1. Februar 2021

In der Zeit vom 01.12.2020 bis 31.01.2021 habe ich mich durch das Projekt „Der Corona-Code“ künstlerisch mit der Pandemie und ihren gesellschaftlichen Auswirkungen auseinandergesetzt. Zeitgleich entwickelte sich die Pandemie um den Jahreswechsel hin zu ihrem bisherigen traurigen Höhepunkt mit täglich teilweise über 30.000 gemeldeten Neuinfektionen in Deutschland.

Im Vordergrund meiner Arbeit stand Anfang Dezember 2020 zunächst eine umfassende inhaltliche Recherche. Zu diesem Zeitpunkt gab es bereits eine Reihe von abstrakten und konkreten Visualisierungsideen, Gestaltungsüberlegungen und Umsetzungspläne. Während der ersten vier Wochen habe ich hauptsächlich Informationen gesammelt. Ziel des Projekts war die Entwicklung einer Kunstsprache für die gesellschaftlichen Auswirkungen der Pandemie. Hierfür war ein Überblick der prägendsten gesellschaftlichen Geschehnisse in Bezug auf die Krise erforderlich: Reaktionen auf politische Entscheidungen wie Kontaktbeschränkungen, Auswirkungen auf die Wirtschaft und ihre Folgen, Einflüsse von und Umgang mit Superspreading-Events, Demonstrationen, Verbreitung von Falschinformationen und Verschwörungstheorien, offene Fragen zur Herkunft und Ausbreitung des Virus, ethische und moralische Überlegungen zur Impfreihenfolge.
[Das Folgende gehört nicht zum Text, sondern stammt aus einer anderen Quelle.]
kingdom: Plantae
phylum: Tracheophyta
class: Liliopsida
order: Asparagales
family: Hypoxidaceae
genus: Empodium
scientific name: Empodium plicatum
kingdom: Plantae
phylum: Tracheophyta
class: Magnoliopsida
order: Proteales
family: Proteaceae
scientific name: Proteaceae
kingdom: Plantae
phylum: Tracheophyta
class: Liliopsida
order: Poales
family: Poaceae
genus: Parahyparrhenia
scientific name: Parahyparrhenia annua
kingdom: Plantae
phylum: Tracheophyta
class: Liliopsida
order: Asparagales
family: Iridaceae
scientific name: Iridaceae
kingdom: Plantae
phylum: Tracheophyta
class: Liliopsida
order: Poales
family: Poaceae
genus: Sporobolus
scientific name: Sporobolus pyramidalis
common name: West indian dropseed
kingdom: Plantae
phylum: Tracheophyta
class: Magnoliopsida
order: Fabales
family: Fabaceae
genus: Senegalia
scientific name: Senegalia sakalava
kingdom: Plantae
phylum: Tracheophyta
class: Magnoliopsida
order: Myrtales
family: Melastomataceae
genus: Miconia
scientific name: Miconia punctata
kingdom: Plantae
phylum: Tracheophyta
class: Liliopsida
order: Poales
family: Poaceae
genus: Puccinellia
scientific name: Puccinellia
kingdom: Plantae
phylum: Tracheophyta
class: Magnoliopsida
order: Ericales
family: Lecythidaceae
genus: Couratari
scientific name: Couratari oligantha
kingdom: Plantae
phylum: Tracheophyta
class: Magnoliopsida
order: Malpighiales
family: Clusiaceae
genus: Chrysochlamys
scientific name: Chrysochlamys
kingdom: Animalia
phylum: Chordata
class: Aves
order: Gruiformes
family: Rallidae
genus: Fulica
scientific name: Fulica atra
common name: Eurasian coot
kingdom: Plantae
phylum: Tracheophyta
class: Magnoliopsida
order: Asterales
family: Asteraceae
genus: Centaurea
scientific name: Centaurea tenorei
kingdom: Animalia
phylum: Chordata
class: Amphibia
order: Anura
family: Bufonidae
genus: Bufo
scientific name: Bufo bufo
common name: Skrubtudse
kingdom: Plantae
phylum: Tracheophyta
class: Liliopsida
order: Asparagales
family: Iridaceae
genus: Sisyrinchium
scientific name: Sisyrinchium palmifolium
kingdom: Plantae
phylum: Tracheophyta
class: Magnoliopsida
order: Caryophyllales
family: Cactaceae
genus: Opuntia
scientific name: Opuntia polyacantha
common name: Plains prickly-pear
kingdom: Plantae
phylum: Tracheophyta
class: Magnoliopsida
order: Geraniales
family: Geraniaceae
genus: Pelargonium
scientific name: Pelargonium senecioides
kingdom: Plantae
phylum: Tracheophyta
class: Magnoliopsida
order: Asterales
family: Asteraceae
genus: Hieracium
Nach dem wochenlangen Sammeln von Informationen begann ich Anfang des Jahres 2021 zunächst mit der Strukturierung der vorhandenen inhaltlichen Aspekte, dann mit der Priorisierung. Den Schwerpunkt setzte ich auf die direkten gesellschaftlichen Reaktionen im Hinblick auf einschneidende politische und soziopsychologische Ereignisse. Immer stärker drängte sich eine zentrale Frage in den Mittelpunkt der künstlerischen Arbeit: Wie gehen wir als Menschen mit der lebensverändernden Krise um? Oder umgekehrt: Wie verändert die Krise uns als Menschen? Können wir entdecken und vielleicht sogar verstehen, welche Auswirkungen die Pandemie unsere Sicht auf uns selbst und unser Umfeld verändert? Beeinflusst die momentane Situation unsere Wahrnehmung der Mitmenschen? Fühlen wir uns mit Ängsten konfrontiert, die wir vorher nicht kannten? Sinkt mit der Zeit etwa die Hemmschwelle der Empfänglichkeit für Falschinformationen?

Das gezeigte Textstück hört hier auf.